=== Exercise prompt ===
Copy the records below exactly, omitting any pictures they contain.

=== Data supplied ===
+ + + +

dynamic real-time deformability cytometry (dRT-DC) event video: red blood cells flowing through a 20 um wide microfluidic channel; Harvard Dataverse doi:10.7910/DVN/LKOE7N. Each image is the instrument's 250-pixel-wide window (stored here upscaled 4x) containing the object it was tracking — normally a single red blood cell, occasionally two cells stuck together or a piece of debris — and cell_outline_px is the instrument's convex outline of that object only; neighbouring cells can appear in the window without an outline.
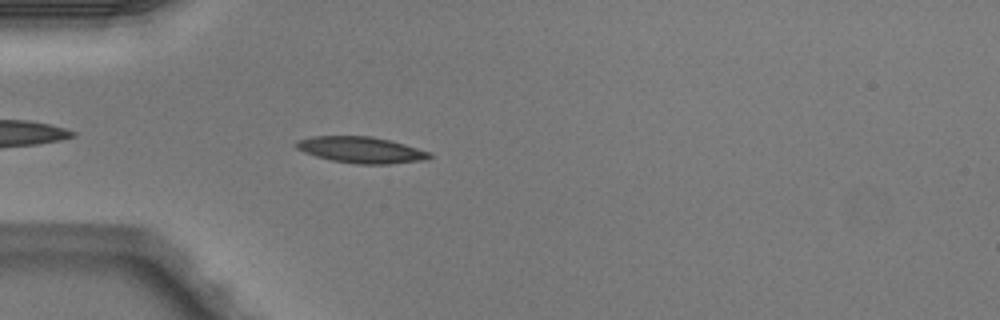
{"species": "Egyptian fruit bat (a non-hibernating species)", "species_latin": "Rousettus aegyptiacus", "temperature_condition": "warm", "stored_images_in_passage": 1, "camera_frame_rate_fps": 3000, "um_per_image_px": 0.085, "animal": {"sex": "male"}, "frame": {"image": 1, "passage_image": 1, "time_ms": 0.0, "image_size_px": [1000, 320], "cell_outline_px": [[432, 156], [428, 160], [388, 164], [356, 164], [332, 160], [316, 156], [304, 152], [296, 148], [292, 144], [296, 140], [312, 136], [372, 136], [392, 140], [432, 152]], "centroid_in_image_um": [30.71, 12.73], "position_along_channel_um": 54.3, "area_um2": 20.75}}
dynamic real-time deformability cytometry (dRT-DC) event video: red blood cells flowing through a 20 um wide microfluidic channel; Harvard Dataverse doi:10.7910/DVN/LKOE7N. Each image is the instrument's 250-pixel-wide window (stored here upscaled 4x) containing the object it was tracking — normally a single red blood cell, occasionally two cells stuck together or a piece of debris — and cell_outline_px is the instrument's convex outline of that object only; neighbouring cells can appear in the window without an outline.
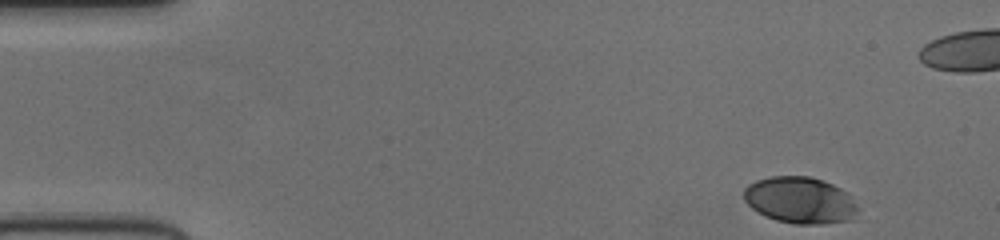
{"species": "human", "species_latin": "Homo sapiens", "temperature_condition": "cold", "stored_images_in_passage": 50, "camera_frame_rate_fps": 3000, "um_per_image_px": 0.085, "donor": {"sex": "female"}, "frame": {"image": 1, "passage_image": 1, "time_ms": 0.0, "image_size_px": [1000, 240], "cell_outline_px": [[860, 208], [852, 220], [820, 224], [792, 224], [776, 220], [764, 216], [752, 208], [744, 200], [744, 188], [748, 184], [756, 180], [772, 176], [808, 176], [824, 180], [848, 192], [852, 196]], "centroid_in_image_um": [68.04, 17.02], "position_along_channel_um": 17.0, "area_um2": 31.39}}
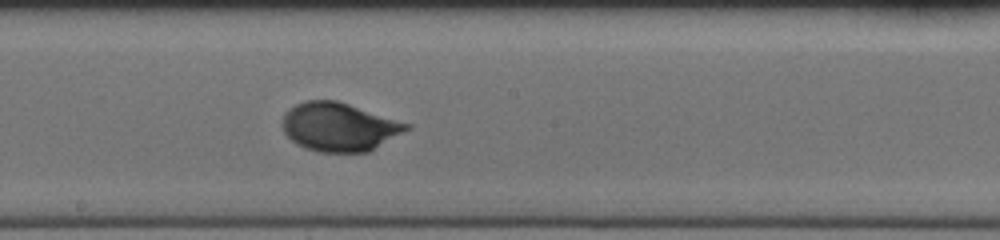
{"frame": {"image": 2, "passage_image": 25, "time_ms": 8.0, "image_size_px": [1000, 240], "cell_outline_px": [[412, 128], [368, 152], [320, 152], [296, 144], [284, 132], [284, 112], [296, 104], [304, 100], [336, 100], [412, 124]], "centroid_in_image_um": [28.86, 10.78], "position_along_channel_um": 219.3, "area_um2": 34.97}}
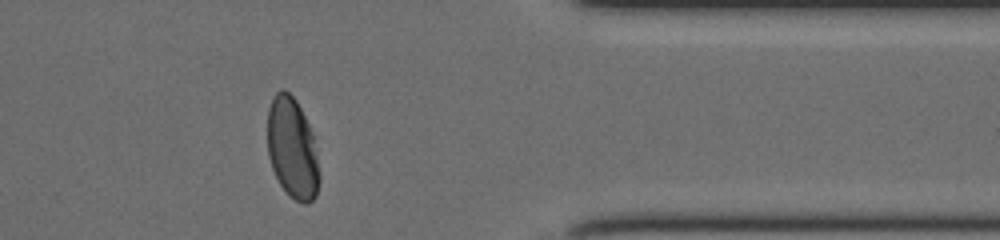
{"frame": {"image": 3, "passage_image": 39, "time_ms": 12.667, "image_size_px": [1000, 240], "cell_outline_px": [[320, 180], [316, 196], [308, 204], [304, 204], [288, 196], [280, 184], [272, 168], [268, 156], [268, 108], [272, 96], [280, 88], [284, 88], [296, 100], [312, 132], [320, 172]], "centroid_in_image_um": [24.84, 12.61], "position_along_channel_um": 386.6, "area_um2": 30.69}}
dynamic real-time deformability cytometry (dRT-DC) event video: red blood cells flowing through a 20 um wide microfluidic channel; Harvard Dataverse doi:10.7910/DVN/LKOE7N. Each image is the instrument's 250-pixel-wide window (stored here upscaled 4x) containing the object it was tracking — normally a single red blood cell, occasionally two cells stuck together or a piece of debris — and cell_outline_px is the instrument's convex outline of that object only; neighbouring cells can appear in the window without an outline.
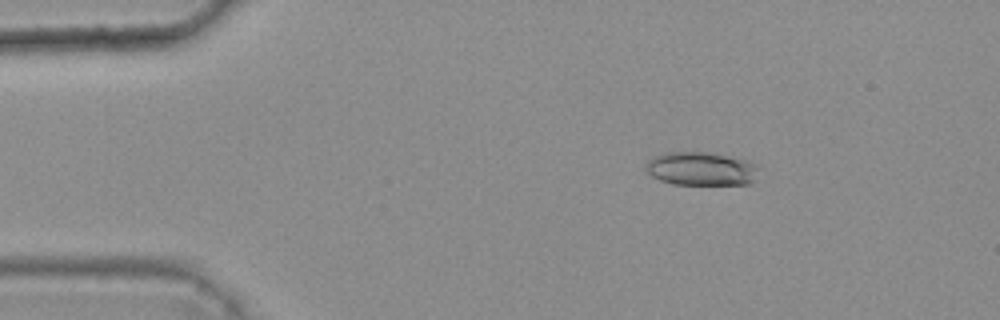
{"species": "common noctule bat (a hibernating species)", "species_latin": "Nyctalus noctula", "temperature_condition": "warm", "stored_images_in_passage": 4, "camera_frame_rate_fps": 3000, "um_per_image_px": 0.085, "animal": {"sex": "female", "body_mass_g": 25.1}, "frame": {"image": 1, "passage_image": 3, "time_ms": 0.667, "image_size_px": [1000, 320], "cell_outline_px": [[756, 180], [748, 184], [672, 184], [660, 180], [652, 176], [648, 172], [648, 160], [664, 152], [704, 152], [744, 160], [756, 164]], "centroid_in_image_um": [59.59, 14.36], "position_along_channel_um": 25.4, "area_um2": 21.56}}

+ + + +

=== The response ===
dynamic real-time deformability cytometry (dRT-DC) event video: red blood cells flowing through a 20 um wide microfluidic channel; Harvard Dataverse doi:10.7910/DVN/LKOE7N. Each image is the instrument's 250-pixel-wide window (stored here upscaled 4x) containing the object it was tracking — normally a single red blood cell, occasionally two cells stuck together or a piece of debris — and cell_outline_px is the instrument's convex outline of that object only; neighbouring cells can appear in the window without an outline.
{"species": "Egyptian fruit bat (a non-hibernating species)", "species_latin": "Rousettus aegyptiacus", "temperature_condition": "warm", "stored_images_in_passage": 1, "camera_frame_rate_fps": 3000, "um_per_image_px": 0.085, "animal": {"sex": "male"}, "frame": {"image": 1, "passage_image": 1, "time_ms": 0.0, "image_size_px": [1000, 320], "cell_outline_px": [[432, 156], [428, 160], [388, 164], [356, 164], [332, 160], [316, 156], [304, 152], [296, 148], [292, 144], [296, 140], [312, 136], [372, 136], [392, 140], [432, 152]], "centroid_in_image_um": [30.71, 12.73], "position_along_channel_um": 54.3, "area_um2": 20.75}}
dynamic real-time deformability cytometry (dRT-DC) event video: red blood cells flowing through a 20 um wide microfluidic channel; Harvard Dataverse doi:10.7910/DVN/LKOE7N. Each image is the instrument's 250-pixel-wide window (stored here upscaled 4x) containing the object it was tracking — normally a single red blood cell, occasionally two cells stuck together or a piece of debris — and cell_outline_px is the instrument's convex outline of that object only; neighbouring cells can appear in the window without an outline.
{"species": "human", "species_latin": "Homo sapiens", "temperature_condition": "cold", "stored_images_in_passage": 50, "camera_frame_rate_fps": 3000, "um_per_image_px": 0.085, "donor": {"sex": "female"}, "frame": {"image": 1, "passage_image": 1, "time_ms": 0.0, "image_size_px": [1000, 240], "cell_outline_px": [[860, 208], [852, 220], [820, 224], [792, 224], [776, 220], [764, 216], [752, 208], [744, 200], [744, 188], [748, 184], [756, 180], [772, 176], [808, 176], [824, 180], [848, 192], [852, 196]], "centroid_in_image_um": [68.04, 17.02], "position_along_channel_um": 17.0, "area_um2": 31.39}}
{"frame": {"image": 2, "passage_image": 25, "time_ms": 8.0, "image_size_px": [1000, 240], "cell_outline_px": [[412, 128], [368, 152], [320, 152], [296, 144], [284, 132], [284, 112], [296, 104], [304, 100], [336, 100], [412, 124]], "centroid_in_image_um": [28.86, 10.78], "position_along_channel_um": 219.3, "area_um2": 34.97}}
{"frame": {"image": 3, "passage_image": 39, "time_ms": 12.667, "image_size_px": [1000, 240], "cell_outline_px": [[320, 180], [316, 196], [308, 204], [304, 204], [288, 196], [280, 184], [272, 168], [268, 156], [268, 108], [272, 96], [280, 88], [284, 88], [296, 100], [312, 132], [320, 172]], "centroid_in_image_um": [24.84, 12.61], "position_along_channel_um": 386.6, "area_um2": 30.69}}
dynamic real-time deformability cytometry (dRT-DC) event video: red blood cells flowing through a 20 um wide microfluidic channel; Harvard Dataverse doi:10.7910/DVN/LKOE7N. Each image is the instrument's 250-pixel-wide window (stored here upscaled 4x) containing the object it was tracking — normally a single red blood cell, occasionally two cells stuck together or a piece of debris — and cell_outline_px is the instrument's convex outline of that object only; neighbouring cells can appear in the window without an outline.
{"species": "common noctule bat (a hibernating species)", "species_latin": "Nyctalus noctula", "temperature_condition": "warm", "stored_images_in_passage": 4, "camera_frame_rate_fps": 3000, "um_per_image_px": 0.085, "animal": {"sex": "female", "body_mass_g": 25.1}, "frame": {"image": 1, "passage_image": 3, "time_ms": 0.667, "image_size_px": [1000, 320], "cell_outline_px": [[756, 180], [748, 184], [672, 184], [660, 180], [652, 176], [648, 172], [648, 160], [664, 152], [704, 152], [744, 160], [756, 164]], "centroid_in_image_um": [59.59, 14.36], "position_along_channel_um": 25.4, "area_um2": 21.56}}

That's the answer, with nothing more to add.